Call a function with a function pointer

Artur Skawina art.08.09 at gmail.com
Fri Oct 11 08:55:05 PDT 2013


On 10/10/13 20:54, Dicebot wrote:
> On Thursday, 10 October 2013 at 17:47:54 UTC, Namespace wrote:
>> ----
>> import std.stdio;
>>
>> void foo1(void function(void*) fp) { }
>> void foo2(void function(int) fp) { }
>> void foo3(void*) { }
>>
>> void main()
>> {
>>     foo1((void* ptr) => ( assert(ptr is null) ));
>>     foo2((int a) => ( a + 1 )); /// Fails: Error: function foo2 (void function(int) fp) is not callable using argument types (int function(int a) pure nothrow @safe)
>>     
>>     foo1(&foo3);
>>     
>>     void foo4(void function(void*) fp) { }
>>     foo1(&foo4); /// Fails: Error: function foo1 (void function(void*) fp) is not callable using argument types (void delegate(void function(void*) fp))
>> }
>> ----
> 
> You are using short lambda syntax "a => b". Here `b` is always return statement. It is equivalent to "(a) { return b; }". And your `foo2` signature expects lambda returning void, like "(a) { return; }"
> 
> Second error is DMD incompetence in deducing minimal required type of nested function. It always treats them as delegates (== having hidden context pointer) even if those do not refer any actual context. And plain lambdas are of course binary incompatible with delegates (closures) because of that extra pointer field.

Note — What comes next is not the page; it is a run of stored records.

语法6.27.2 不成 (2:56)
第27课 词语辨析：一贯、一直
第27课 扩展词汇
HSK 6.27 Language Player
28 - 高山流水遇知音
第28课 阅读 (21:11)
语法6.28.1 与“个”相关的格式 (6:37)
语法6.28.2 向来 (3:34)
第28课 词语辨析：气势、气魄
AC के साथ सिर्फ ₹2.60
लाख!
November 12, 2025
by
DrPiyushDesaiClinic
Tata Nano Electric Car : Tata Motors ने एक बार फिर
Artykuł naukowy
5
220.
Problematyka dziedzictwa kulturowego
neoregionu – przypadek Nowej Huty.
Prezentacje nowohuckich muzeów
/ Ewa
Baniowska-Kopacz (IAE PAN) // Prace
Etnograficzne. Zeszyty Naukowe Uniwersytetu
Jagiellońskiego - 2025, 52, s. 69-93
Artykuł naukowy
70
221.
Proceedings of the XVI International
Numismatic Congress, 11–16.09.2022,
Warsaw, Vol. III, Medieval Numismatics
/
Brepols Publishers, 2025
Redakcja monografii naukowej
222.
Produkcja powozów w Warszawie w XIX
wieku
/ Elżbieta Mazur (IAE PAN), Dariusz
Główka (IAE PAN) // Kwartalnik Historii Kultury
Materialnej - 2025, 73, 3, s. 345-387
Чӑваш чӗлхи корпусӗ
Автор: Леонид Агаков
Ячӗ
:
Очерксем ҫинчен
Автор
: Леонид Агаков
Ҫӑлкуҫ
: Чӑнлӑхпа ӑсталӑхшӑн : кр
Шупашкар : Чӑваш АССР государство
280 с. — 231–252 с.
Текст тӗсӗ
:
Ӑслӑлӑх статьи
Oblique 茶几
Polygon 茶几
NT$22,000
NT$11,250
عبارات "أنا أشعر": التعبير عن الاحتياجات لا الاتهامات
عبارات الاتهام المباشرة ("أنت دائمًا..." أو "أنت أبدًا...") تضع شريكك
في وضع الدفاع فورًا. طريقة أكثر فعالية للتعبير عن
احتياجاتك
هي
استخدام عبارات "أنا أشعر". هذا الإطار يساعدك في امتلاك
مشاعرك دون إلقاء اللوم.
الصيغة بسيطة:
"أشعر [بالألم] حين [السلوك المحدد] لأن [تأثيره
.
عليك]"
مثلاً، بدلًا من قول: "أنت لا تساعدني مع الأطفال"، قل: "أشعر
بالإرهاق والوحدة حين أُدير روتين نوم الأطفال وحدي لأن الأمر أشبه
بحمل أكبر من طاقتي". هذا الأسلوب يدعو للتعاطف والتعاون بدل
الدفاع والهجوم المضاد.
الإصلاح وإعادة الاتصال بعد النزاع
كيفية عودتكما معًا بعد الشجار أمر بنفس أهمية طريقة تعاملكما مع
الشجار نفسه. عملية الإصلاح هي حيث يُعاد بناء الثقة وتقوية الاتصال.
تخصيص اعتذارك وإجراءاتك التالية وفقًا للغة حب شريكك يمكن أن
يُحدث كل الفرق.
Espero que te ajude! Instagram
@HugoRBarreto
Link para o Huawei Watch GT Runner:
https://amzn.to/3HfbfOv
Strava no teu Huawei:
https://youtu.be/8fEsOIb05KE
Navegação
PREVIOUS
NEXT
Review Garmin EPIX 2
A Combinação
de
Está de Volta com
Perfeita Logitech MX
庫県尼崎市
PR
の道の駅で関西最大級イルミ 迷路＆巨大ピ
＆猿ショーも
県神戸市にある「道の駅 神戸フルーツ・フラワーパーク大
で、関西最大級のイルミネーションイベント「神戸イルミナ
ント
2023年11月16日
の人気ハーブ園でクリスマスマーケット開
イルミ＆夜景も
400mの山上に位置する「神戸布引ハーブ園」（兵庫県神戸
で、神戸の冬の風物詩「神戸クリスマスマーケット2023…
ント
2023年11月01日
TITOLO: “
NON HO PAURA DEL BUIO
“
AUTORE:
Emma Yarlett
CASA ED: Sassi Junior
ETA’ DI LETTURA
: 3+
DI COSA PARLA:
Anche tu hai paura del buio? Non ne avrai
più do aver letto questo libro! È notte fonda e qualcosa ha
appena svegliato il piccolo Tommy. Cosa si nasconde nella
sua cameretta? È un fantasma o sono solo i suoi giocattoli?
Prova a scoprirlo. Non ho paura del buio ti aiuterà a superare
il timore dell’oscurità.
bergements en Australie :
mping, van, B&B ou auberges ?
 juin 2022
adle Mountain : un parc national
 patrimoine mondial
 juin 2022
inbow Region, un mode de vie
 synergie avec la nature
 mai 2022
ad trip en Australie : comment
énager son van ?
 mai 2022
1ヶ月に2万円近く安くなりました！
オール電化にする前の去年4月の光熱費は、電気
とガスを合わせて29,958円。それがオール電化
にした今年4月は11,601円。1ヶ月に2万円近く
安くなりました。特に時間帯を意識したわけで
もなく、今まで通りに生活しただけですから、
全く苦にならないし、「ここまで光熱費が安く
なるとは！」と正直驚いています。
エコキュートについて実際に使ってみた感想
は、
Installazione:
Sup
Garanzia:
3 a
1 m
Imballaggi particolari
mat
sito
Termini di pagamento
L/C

It's probably not just "incompetence" (the compiler is able to figure this
out in other contexts), but a deliberate choice. Having function types
depend on their bodies would not be a good idea. Eg

    int c;
    auto f() {
       int a = 42;
       int f1() { return a; }
       int f2() { return 0; }
       return !c?&f1:&f2;
    }

Mark f2 as 'static' and this code will no longer compile. If that would
be done automatically then you'd have to 'undo' it manually, which would
cause even more problems (consider generic code, which isn't prepared
to handle this).

artur

[1] at least without other language improvements; enabling overloading on
    'static', plus a few other enhancements, would change the picture.